We considered the most important difficulty in the way of instinct as hereditary habit, namely, the structure and instincts of neuter insects; these are very unlike those of their parents, and cannot, apparently, be transmitted to offspring by individuals of the previous generation, in whom such structure and instincts appeared, inasmuch as these creatures are sterile. I do not say that the difficulty is wholly removed, inasmuch as some obscurity must be admitted to remain as to the manner in which the structure of the larva is aborted; this obscurity is likely to remain till we know more of the early history of civilisation among bees than I can find that we know at present; but I believe the difficulty was reduced to such proportions as to make it little likely to be felt in comparison with that of attributing instinct to any other cause than inherited habit, or memory on the part of offspring, of habits contracted in the persons of its ancestors. {127}
We then inquired what was the great principle underlying variation, and answered, with Lamarck, that it must be "sense of need;" and though not without being haunted by suspicion of a vicious circle, and also well aware that we were not much nearer the origin of life than when we started, we still concluded that here was the truest origin of species, and hence of genera; and that the accumulation of variations, which in time amounted to specific and generic differences, was due to intelligence and memory on the part of the creature varying, rather than to the operation of what Mr. Darwin has called "natural selection." At the same time we admitted that the course of nature is very much as Mr. Darwin has represented it, in this respect, in so far as that there is a struggle for existence, and that the weaker must go to the wall. But we denied that this part of the course of nature would lead to much, if any, accumulation of variation, unless the variation was directed mainly by intelligent sense of need, with continued personality and memory.
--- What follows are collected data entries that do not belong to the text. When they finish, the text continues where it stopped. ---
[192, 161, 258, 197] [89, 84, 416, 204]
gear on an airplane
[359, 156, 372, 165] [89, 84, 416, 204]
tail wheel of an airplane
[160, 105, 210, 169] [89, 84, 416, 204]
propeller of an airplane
We conclude, therefore, that the small, apparently structureless, impregnate ovum from which we have each one of us sprung, has a potential recollection of all that has happened to each one of its ancestors prior to the period at which any such ancestor has issued from the bodies of its progenitors--provided, that is to say, a sufficiently deep, or sufficiently often-repeated, impression has been made to admit of its being remembered at all.
Each step of normal development will lead the impregnate ovum up to, and remind it of, its next ordinary course of action, in the same way as we, when we recite a well-known passage, are led up to each successive sentence by the sentence which has immediately preceded it.